The latest issue of the Chronicle of Higher Education has two related articles, one on Ian Morris and another on cliodynamics. One interesting theme in the second article is the relationship between cliodynamics and cliometrics. Initially ‘cliometrics’ was a faintly derogatory term used by the detractors of the new economic history that arose in the early 1960s. But the new economic historians liked the term and started using it themselves, in a kind of intellectual judo. I admit that when I coined the term ‘cliodynamics’ I was influenced by cliometrics. However, cliometrics suggests measurement (and that is what the main, although not exclusive thrust of the new economic history was). Back in the late 1990s, when I first became interested in these questions, I thought that we needed a name that would be more evocative of mechanisms, not just data (although I would be the first to affirm that we need data – and the more of it, the better!). I liked ‘dynamics’ because the term implies not just a study of change, but also why change happens.
What happened to cliometrics? The article quotes Edward L. Ayers (a historian of the American Civil War and currently University of Richmond President) saying that historians already had “a brief love affair with quantification.” According to Ayers, cliometrics crested with the 1974 book Time on the Cross: The Economics of American Negro Slavery, and then faded away. This observation agrees with mine. I have discussed it with a number of people, trying to understand why this happened, and basically their answer is, “post-modernism happened.”
Interestingly enough, we can trace the rise and fall of cliometrics using the Google Ngram. Generally speaking this is a tricky tool to use, but in this case it gives good results (for reasons I will come back to in a minute). Here’s the frequency of ‘cliometrics’ appearing in the American English corpus (I focus on American books, because cliometrics was primarily an American development):
The peak is in 1978, not in 1974, but that’s a minor detail. Otherwise, an explosive rise followed by a gentle decline are quite clear.

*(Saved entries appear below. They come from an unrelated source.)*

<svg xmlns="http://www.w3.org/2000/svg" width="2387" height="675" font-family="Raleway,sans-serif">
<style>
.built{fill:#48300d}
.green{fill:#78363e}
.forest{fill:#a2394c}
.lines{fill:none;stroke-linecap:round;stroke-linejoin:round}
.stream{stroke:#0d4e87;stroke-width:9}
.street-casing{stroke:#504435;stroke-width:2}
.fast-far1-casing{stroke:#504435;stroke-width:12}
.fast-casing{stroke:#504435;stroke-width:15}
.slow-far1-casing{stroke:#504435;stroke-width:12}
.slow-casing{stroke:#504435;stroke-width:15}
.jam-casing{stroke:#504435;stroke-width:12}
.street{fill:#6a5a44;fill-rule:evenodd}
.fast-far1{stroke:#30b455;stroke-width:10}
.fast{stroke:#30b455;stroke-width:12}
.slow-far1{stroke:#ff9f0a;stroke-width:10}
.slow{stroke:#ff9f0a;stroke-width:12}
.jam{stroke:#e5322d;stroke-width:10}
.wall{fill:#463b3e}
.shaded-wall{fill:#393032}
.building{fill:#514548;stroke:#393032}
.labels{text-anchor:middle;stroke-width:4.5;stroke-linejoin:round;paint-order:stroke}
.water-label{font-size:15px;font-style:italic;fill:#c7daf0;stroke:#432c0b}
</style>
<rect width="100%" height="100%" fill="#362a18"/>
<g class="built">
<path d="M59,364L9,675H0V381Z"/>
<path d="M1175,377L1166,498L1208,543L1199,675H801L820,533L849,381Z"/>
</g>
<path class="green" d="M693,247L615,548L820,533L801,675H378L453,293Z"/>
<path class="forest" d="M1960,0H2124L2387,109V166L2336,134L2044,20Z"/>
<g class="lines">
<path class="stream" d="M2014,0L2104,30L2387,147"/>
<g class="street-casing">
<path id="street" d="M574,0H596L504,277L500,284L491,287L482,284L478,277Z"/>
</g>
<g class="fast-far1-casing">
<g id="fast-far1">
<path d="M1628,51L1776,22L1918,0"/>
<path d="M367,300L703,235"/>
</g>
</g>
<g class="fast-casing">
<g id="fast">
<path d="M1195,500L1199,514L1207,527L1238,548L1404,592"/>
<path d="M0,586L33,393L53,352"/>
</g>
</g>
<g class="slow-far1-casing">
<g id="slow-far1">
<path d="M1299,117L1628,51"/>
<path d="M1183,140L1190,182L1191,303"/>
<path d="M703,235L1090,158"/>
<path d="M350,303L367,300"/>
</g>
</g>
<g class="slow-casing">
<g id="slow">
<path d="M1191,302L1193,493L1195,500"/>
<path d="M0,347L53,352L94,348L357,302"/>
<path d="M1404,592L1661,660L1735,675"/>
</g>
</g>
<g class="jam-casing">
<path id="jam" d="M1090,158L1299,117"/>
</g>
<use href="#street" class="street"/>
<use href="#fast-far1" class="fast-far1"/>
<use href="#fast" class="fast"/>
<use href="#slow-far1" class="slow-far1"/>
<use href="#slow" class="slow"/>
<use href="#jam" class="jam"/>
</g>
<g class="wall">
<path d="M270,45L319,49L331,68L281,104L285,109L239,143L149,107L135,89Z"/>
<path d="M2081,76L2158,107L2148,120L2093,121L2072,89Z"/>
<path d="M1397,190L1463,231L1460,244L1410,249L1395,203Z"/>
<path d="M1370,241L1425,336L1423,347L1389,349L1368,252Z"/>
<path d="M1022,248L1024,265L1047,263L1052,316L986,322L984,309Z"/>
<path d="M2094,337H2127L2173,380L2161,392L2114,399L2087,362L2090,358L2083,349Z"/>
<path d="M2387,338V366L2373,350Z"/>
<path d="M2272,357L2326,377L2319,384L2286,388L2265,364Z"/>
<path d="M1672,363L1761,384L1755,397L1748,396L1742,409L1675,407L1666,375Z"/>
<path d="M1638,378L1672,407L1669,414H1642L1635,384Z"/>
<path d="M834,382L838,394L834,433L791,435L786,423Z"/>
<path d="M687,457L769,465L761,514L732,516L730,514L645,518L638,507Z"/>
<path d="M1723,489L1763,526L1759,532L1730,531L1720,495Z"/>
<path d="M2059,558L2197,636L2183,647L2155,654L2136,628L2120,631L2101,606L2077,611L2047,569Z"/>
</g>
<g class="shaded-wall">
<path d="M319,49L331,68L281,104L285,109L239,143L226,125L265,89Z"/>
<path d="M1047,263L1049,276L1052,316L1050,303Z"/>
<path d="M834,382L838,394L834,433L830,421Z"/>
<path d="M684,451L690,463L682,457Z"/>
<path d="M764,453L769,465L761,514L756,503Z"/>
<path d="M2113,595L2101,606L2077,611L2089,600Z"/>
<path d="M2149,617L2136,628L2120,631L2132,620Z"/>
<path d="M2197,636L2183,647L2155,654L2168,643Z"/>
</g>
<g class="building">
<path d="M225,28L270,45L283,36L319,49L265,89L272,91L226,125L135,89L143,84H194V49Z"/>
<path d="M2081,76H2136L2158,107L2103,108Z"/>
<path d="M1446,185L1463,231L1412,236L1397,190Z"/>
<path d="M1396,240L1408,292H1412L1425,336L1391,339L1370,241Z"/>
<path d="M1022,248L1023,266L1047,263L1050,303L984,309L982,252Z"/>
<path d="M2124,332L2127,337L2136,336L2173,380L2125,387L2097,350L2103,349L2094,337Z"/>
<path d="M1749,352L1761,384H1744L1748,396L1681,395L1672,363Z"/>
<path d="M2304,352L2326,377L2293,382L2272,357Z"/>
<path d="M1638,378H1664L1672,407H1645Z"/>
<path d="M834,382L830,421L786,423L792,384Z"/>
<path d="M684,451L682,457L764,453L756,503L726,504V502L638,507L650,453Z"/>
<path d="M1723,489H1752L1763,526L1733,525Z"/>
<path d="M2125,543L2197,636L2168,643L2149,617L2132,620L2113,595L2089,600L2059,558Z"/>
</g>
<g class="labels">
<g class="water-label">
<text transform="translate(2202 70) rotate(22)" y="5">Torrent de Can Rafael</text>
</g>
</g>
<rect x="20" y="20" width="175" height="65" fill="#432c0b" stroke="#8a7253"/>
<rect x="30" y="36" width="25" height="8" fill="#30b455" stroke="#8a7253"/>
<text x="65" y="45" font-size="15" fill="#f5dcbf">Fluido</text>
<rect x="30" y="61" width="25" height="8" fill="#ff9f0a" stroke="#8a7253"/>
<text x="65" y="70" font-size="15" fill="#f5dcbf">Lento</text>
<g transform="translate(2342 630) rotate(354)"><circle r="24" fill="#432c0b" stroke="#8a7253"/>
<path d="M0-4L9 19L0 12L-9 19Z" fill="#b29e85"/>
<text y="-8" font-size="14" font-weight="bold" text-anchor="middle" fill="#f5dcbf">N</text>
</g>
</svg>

So how do we explain it? Is it because the quantitative approach to history failed to yield new insights? Not at all. When Fogel and Engerman published their 1974 book, it was met with a withering storm of criticism. The debate got nasty. Some critics accused Fogel and Engerman of racism. Other critics zeroed in on problems with their analysis, and indeed there were several flaws. But Fogel and others corrected the mistakes and refined their methods. After several rounds of such back and forth, Fogel and his co-workers have satisfied those critics who focused on their analytical methods. And the verdict? It turned out that the efficiency of the slave plantation system was even greater than initially estimated. Slaves were 35 percent more efficient than free farmers.
In 1993 Robert Fogel got the Noble prize in economics for his work in new economic history.
Even Ayers, who is clearly not enamored of quantitative approaches to history admits it: “they did change our understanding of slavery. People now believe that slavery was a profitable system.” And so they should. A politico-economic system that is completely unacceptable to us on moral grounds can nevertheless be more efficient when considered in purely economic terms.
So cliometrics failed not because it was poor science, but for other reasons. Essentially what killed it was a change in scientific fashion. Or academic fashion, since post-modernists consider their discipline as antithetical to science. Fashion swings affect not only skirt lengths; they also dictate what topics are considered to be hot in science. And just like with clothes, scientific fashion is cyclic.
I saw this in my first scientific discipline, ecology. Back in the 1920s ecologists, such as Charles Elton, discovered that populations of many animals go through boom-and-bust cycles. Mathematicians Vito Volterra and Alfred Lotka proposed models that explained such cycles on the basis of ecological interaction between predators and prey. For a while this was a very hot area of research – and then it faded away! During the 1960s and 1970s the ecologists turned away from the predator-prey theory, even though there were no data to disprove it.
Then, during the 1980s the idea came back. We did more modeling, more experiments, and it turned out that the old (by that point) theory was correct. That’s how I got my first papers in Nature and Science, to which the Chronicle article refers. One of our papers, Are Lemmings Prey or Predators?, was actually featured on the cover of Nature, a feat I have been so far unable to replicate.
The acceptance of quantification and mathematical modeling has gone through cycles in biology, anthropology, and history. In anthropology there was the new processual turn back in the 1960s and 1970s that was replaced by a ‘cultural turn.’ Now quantification is coming back.
In history the cycle actually precedes the rise of cliometrics. If we look at the frequency of ‘quantitative history’ we see that the first time this phrase appears in the American English corpus is around 1910.
There were just a few books talking about quantitative history – it was more of a blip than a peak and it faded away. Then came the rise and fall of cliometrics (we can see that ‘quantitative history’ parallels ‘cliometrics’ almost precisely – so Google Ngram is reflecting something quite real). But the second peak did not completely fade away. The development of science is both cyclic and cumulative. Fashions come and go, but they leave behind them more substantial foundations for the next cycle.
So we are now (as I believe) in the third cycle. Cliodynamics is building on the previous success of cliometrics, but we now have better mathematical tools, more data, and we are addressing a much broader spectrum of questions. This time, we will not fade away!